We also invite applications from candidates with interests in all areas of history of medicine who would like to be nominated for the Wellcome Trust's annual master's award and doctoral studentship competitions.
Wellcome doctoral studentships awarded
Congratulations to Leon Rocha (HPS) and Bonnie Evans (who joins us from Oxford) on gaining doctoral studentships in the Trust's annual competition. Leon's project is entitled 'Zhang Jingsheng's utopian project', and Bonnie's project is 'A history of psychotherapeutic practice and regulation in London, 1945–2005'.
Wellcome research fellowship
Rob Ralley has been awarded a three-year Wellcome research fellowship to work on 'Medical times in England, 1450–1550'. Congratulations!
New seminar series
'From generation to reproduction' is a new series of seminars, funded by the Wellcome Trust. The first talks were given in Easter Term 2005 by Katharine Park, Martin Richards, Barbara Duden and Helga Satzinger. The next are scheduled for the first four Tuesdays in Lent Term 2006.
Workshop
'Between the farm and the clinic: agriculture and reproductive technology in the twentieth century', a one-day workshop funded by the Wellcome Trust, was held on 29 April.
American Association for the History of Medicine
Tatjana Buklijas, Ayesha Nathoo and Nick Hopwood spoke at the American Association for the History of Medicine's annual meeting in Birmingham, Alabama on 7–10 April.
New book
Medicine and Magic in Elizabethan London – Simon Forman: Astrologer, Alchemist, and Physician by Lauren Kassell was published in April 2005 by Clarendon Press.
Wellcome research fellowship
Tatjana Buklijas has been awarded a Wellcome research fellowship (2005–8) to work on 'The politics of anatomy in Vienna, 1914–1945'. Congratulations!
Wellcome project grant
Andrew Cunningham has been awarded a Wellcome project grant to work on 'The career of Aristotelian anatomy: Aristotle, Fabrici, Harvey'. Congratulations!
Wellcome enhancement award doctoral studentships
The Department invites applications for two history of medicine prize studentships funded by a five-year enhancement award in history of medicine. We seek outstanding candidates whose doctoral research would fall in the field 'From generation to reproduction', i.e. who would investigate some aspect of how, since 1500, our world of reproductive practices and controversy was created.

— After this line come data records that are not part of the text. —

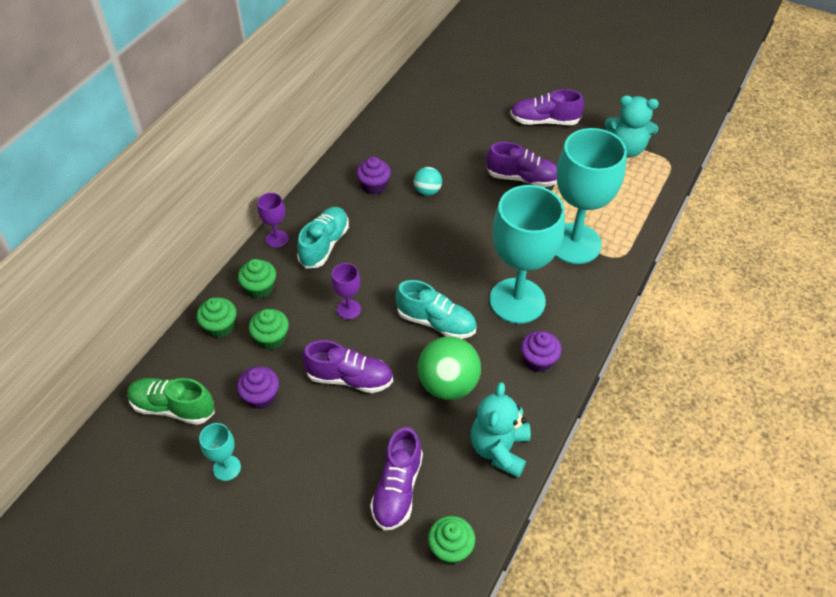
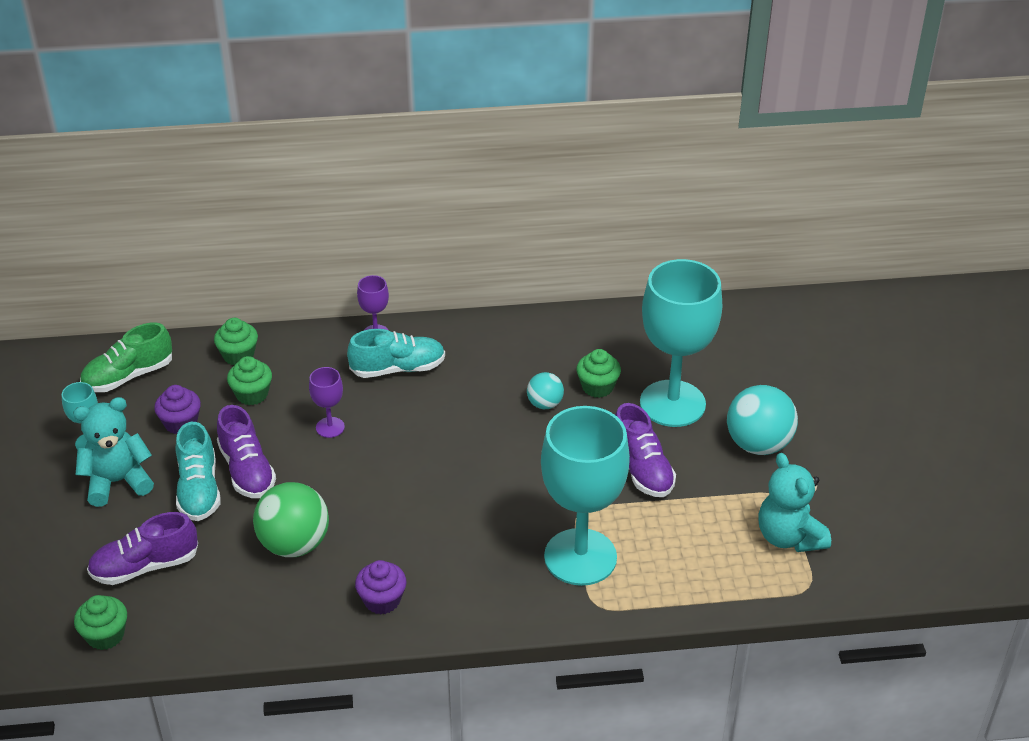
camera: 55 degrees right, 10 degrees down
(173, 407) = (128, 376): green shoe -> green shoe turned 105 degrees counterclockwise
(260, 288) = (305, 355): green cupcake -> green cupcake (597, 387)
(374, 186) = (513, 362): purple cupcake -> none
(436, 322) = (367, 498): turquoise shoe -> turquoise shoe (199, 490)
(499, 449) = (244, 620): turquoise teddy bear -> turquoise teddy bear (118, 482)
(517, 301) = (451, 547): turquoise goblet -> turquoise goblet (672, 404)
(544, 121) = (758, 444): purple shoe -> turquoise ball

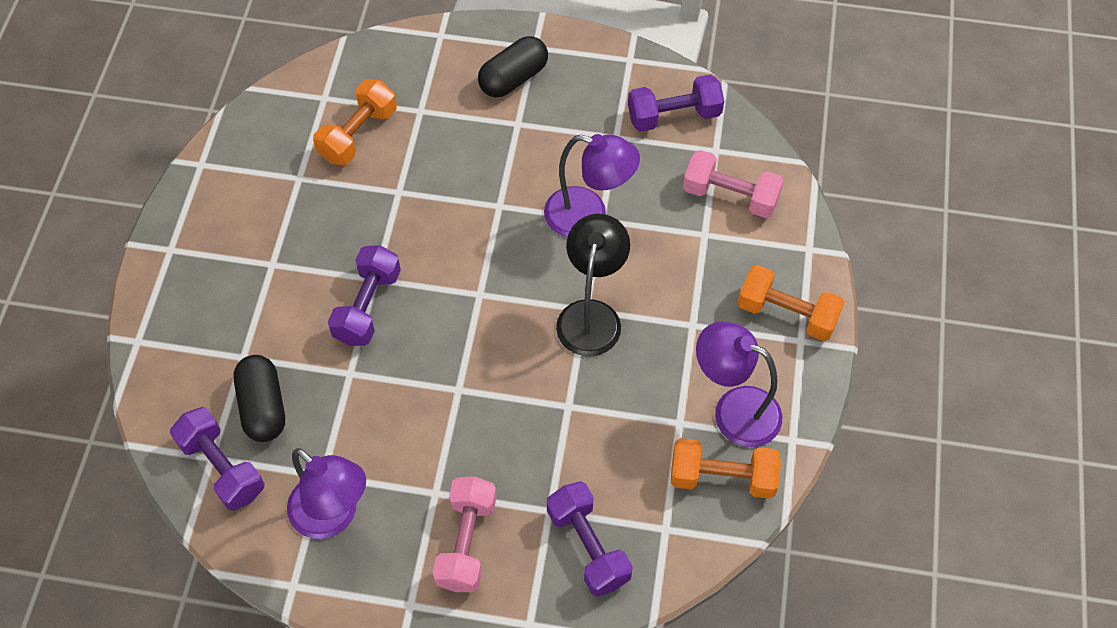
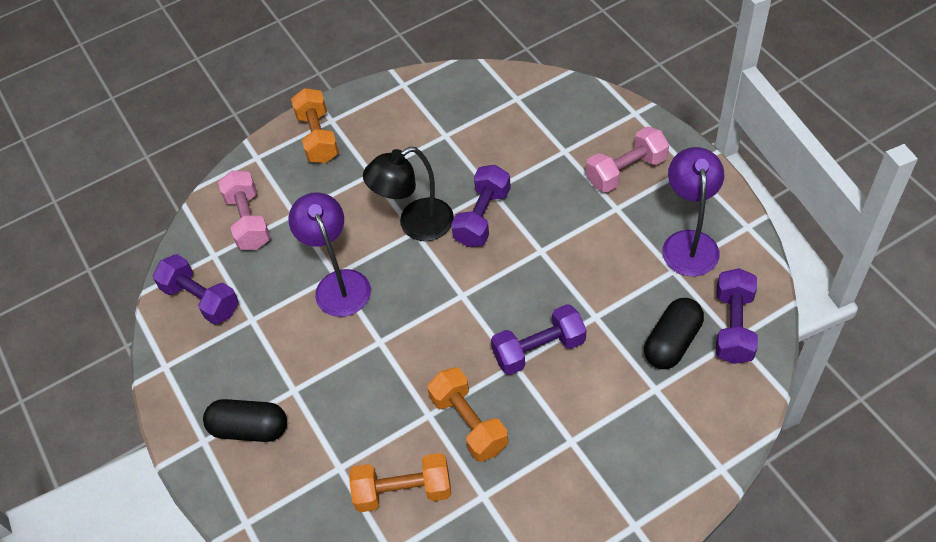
camera: 125 degrees left, 5 degrees down
(588, 546) = (564, 120): purple dumbbell -> purple dumbbell (482, 217)
(722, 477) = (459, 96): orange dumbbell -> orange dumbbell (469, 423)
(734, 410) = (411, 118): purple lamp -> none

We also invite applications from candidates with interests in all areas of history of medicine who would like to be nominated for the Wellcome Trust's annual master's award and doctoral studentship competitions.
History of medicine enhanced
The Department of History and Philosophy of Science has secured core funding in the history of medicine from the Wellcome Trust. The five-year enhancement award recognizes the Department's re-establishment as a centre of undergraduate teaching, postgraduate training and postdoctoral research in medical history.
Funding for studentships, research leave, a website, seminars, workshops and conferences has been awarded to Nick Hopwood (history of modern medicine and biology), John Forrester (history and philosophy of psychoanalysis and psychiatry), Lauren Kassell (early modern medicine), Jim Secord (history of life sciences) and Nick Jardine (history of natural history and historiography of medicine).
The grant will strengthen the distinctively interdisciplinary medical history programme of the largest HPS department in the UK. It will be used specifically to build expertise in the area 'From generation to reproduction', within which the award-holders will intensify efforts to show how, since 1500, our world of reproductive practices and controversy was created.
A major public-engagement activity will be a website on 'Making the visible embryo' to be designed by Tatjana Buklijas.